La Commission a été saisi en extrême urgence d’un projet de décret relatif à la durée de conservation des données pseudonymisées collectées à des fins de surveillance épidémiologique et de recherche sur le virus de la covid-19.
S’agissant de la prolongation de la durée de conservation des données issues des systèmes d’information « Contact Covid » et « SI-DEP », l’article 1er du projet de décret prévoit que les données peuvent être conservées pour une durée de six mois à compter de la fin de l’état d’urgence sanitaire « à la seule fin de surveillance épidémiologique aux niveaux national et local ». La CNIL estime cette durée cohérente avec celle prévue à l’article 11 de la loi du 11 mai 2020 qui limite également la durée de vie des systèmes d’information Contact Covid et SI-DEP à six mois après la fin de l’état d’urgence.
S’agissant de la surveillance épidémiologique, des recherches sur le virus et sur les moyens de lutter contre sa propagation, la CNIL réitère la demande formulée dans un précédent avis (délibération n° 2020-051 du 8 mai 2020), afin que le projet de décret dresse la liste exhaustive des données pouvant être collectées en vue du suivi épidémiologique et de la recherche sur le virus. Elle rappelle à cet égard que conformément au principe de minimalisme inscrit dans le RGPD, « seules les données adéquates, pertinentes et limitées à ce qui est nécessaire au regard des finalités pour lesquelles elles sont traitées devront être transmises aux organismes en charge de la surveillance épidémiologique ou de la recherche sur le virus ».

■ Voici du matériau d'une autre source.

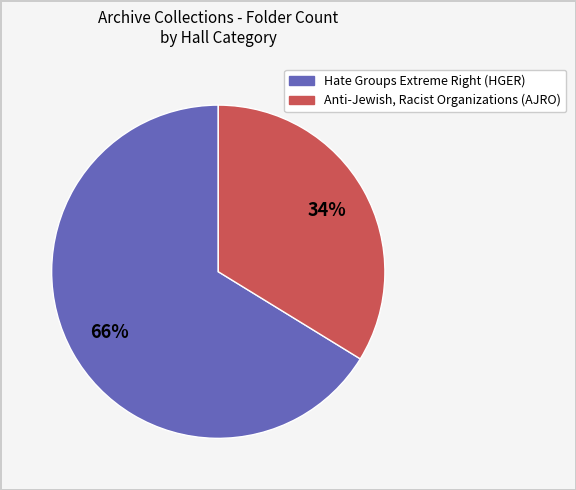

To the nearest percent, what is the difference between the largest and smallest slice percentages?

32%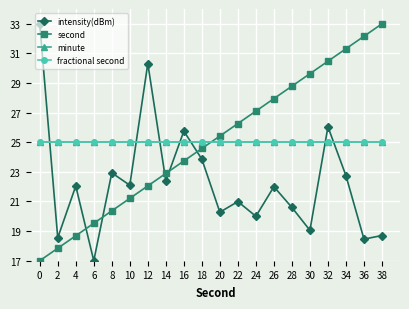

Reading right to left, transcribe all the data shown in this chart.

intensity(dBm): 18.7	18.5	22.7	26.0	19.1	20.6	22.0	20.0	21.0	20.3	23.9	25.8	22.4	30.3	22.1	22.9	17.0	22.0	18.5	33.0
second: 33.0	32.2	31.3	30.5	29.6	28.8	27.9	27.1	26.3	25.4	24.6	23.7	22.9	22.1	21.2	20.4	19.5	18.7	17.8	17.0
minute: 25.0	25.0	25.0	25.0	25.0	25.0	25.0	25.0	25.0	25.0	25.0	25.0	25.0	25.0	25.0	25.0	25.0	25.0	25.0	25.0
fractional second: 25.0	25.0	25.0	25.0	25.0	25.0	25.0	25.0	25.0	25.0	25.0	25.0	25.0	25.0	25.0	25.0	25.0	25.0	25.0	25.0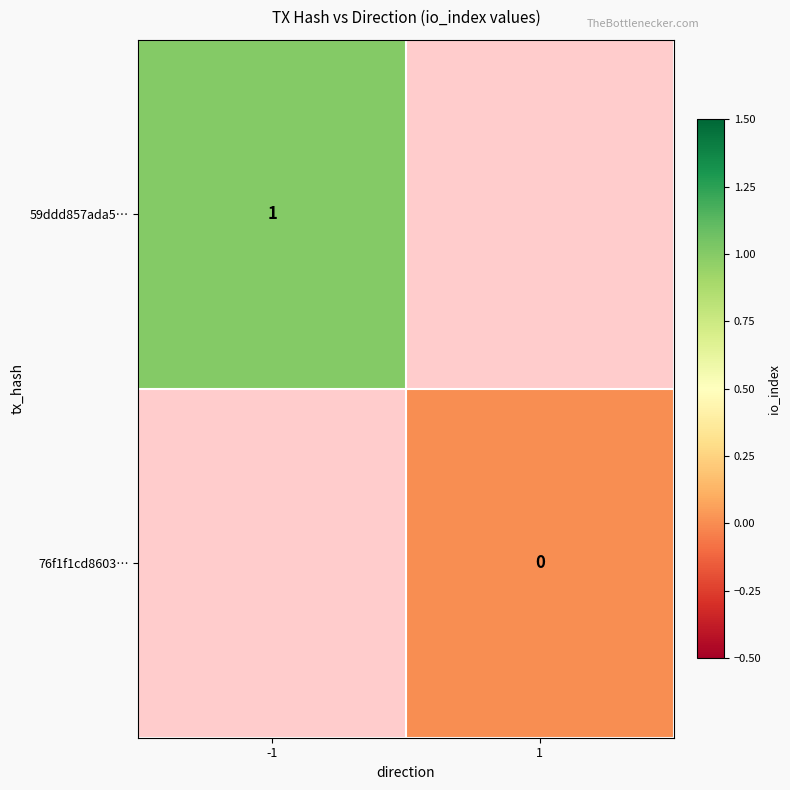

Between -1 and 1, which is larger?

1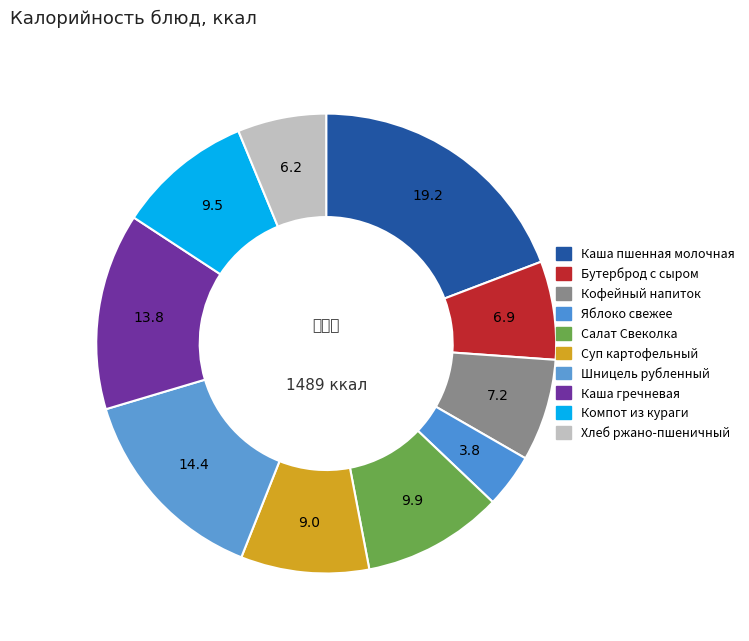

Is there a majority slice in this chart?

No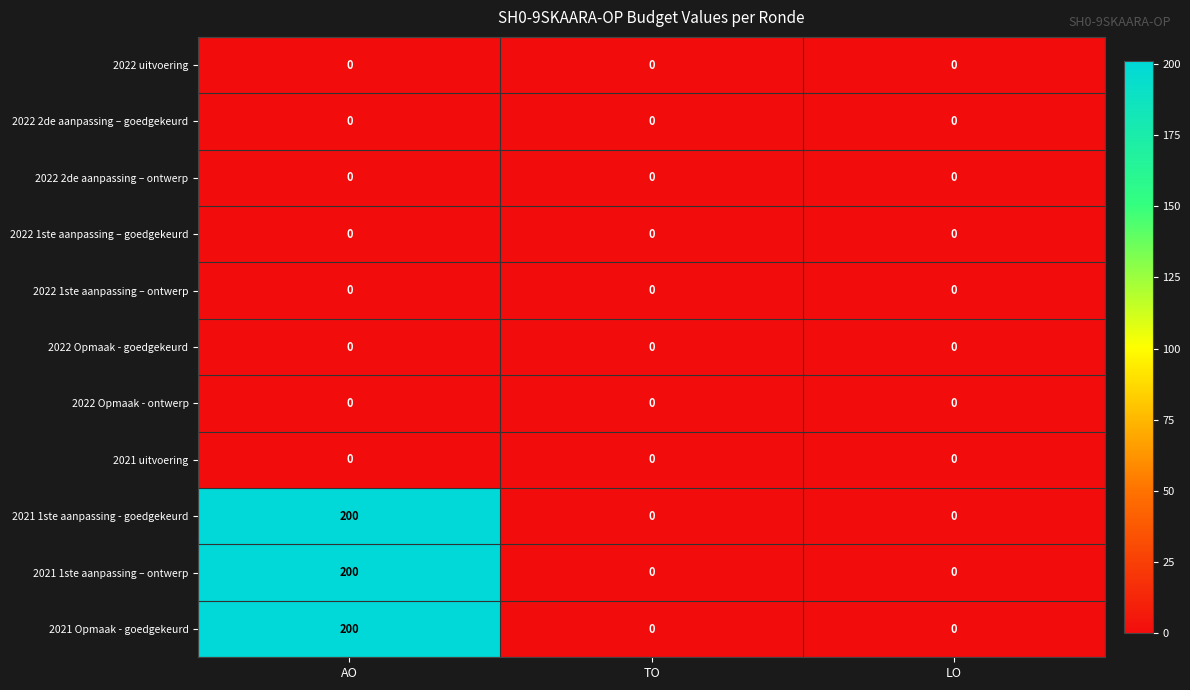

Which category has the highest value across all series?

AO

S’agissant de la conservation des données par la plateforme des données de santé et la Caisse nationale d’assurance maladie, la Commission précise que les données issues de ces systèmes d’information n’auront vocation à intégrer le Système national des données de santé (SNDS) ou un entrepôt pérenne de la PDS que dans l’hypothèse où le droit commun l’autoriserait. Dès lors, « sous réserve des modifications qui pourraient être apportées au cadre juridique applicable à la PDS et au SNDS à l'issue de la durée de conservation prévue par le projet de décret, l'ensemble des données collectées pendant cette période devra être détruit ». De plus, la Commission considère que les traitements réalisés à partir des données transmises à la CNAM et à la PDS ne pourront pas être mis en œuvre après le 30 octobre 2020 si, au terme de ce délai la poursuite des traitements ne disposent plus de base légale. La Commission considère, de plus, que les traitements réalisés à partir des données transmises à la CNAM et à la PDS ne pourront être mis en œuvre après le 30 octobre 2020 si, au terme de ce délai, la poursuite des traitements ne dispose plus de base légale.
S’agissant des modalités d’information des personnes, la Commission relève qu’il est prévu que les personnes dont les données ont été collectées avant l’entrée en vigueur du décret, devront être informées de la nouvelle durée de conservation des données pseudonymisées, sans délai, par les organismes responsables des traitements mis en œuvre à des fins de surveillance épidémiologique, de recherche sur le virus et les moyens de lutter contre sa propagation.
S’agissant enfin de l’ajout de numéros d’identification dans la liste des données du système d’information SI-DEP, la Commission rappelle que cette donnée ne pourra figurer que dans les données traitées dans le cadre du système d’information Covid Contact.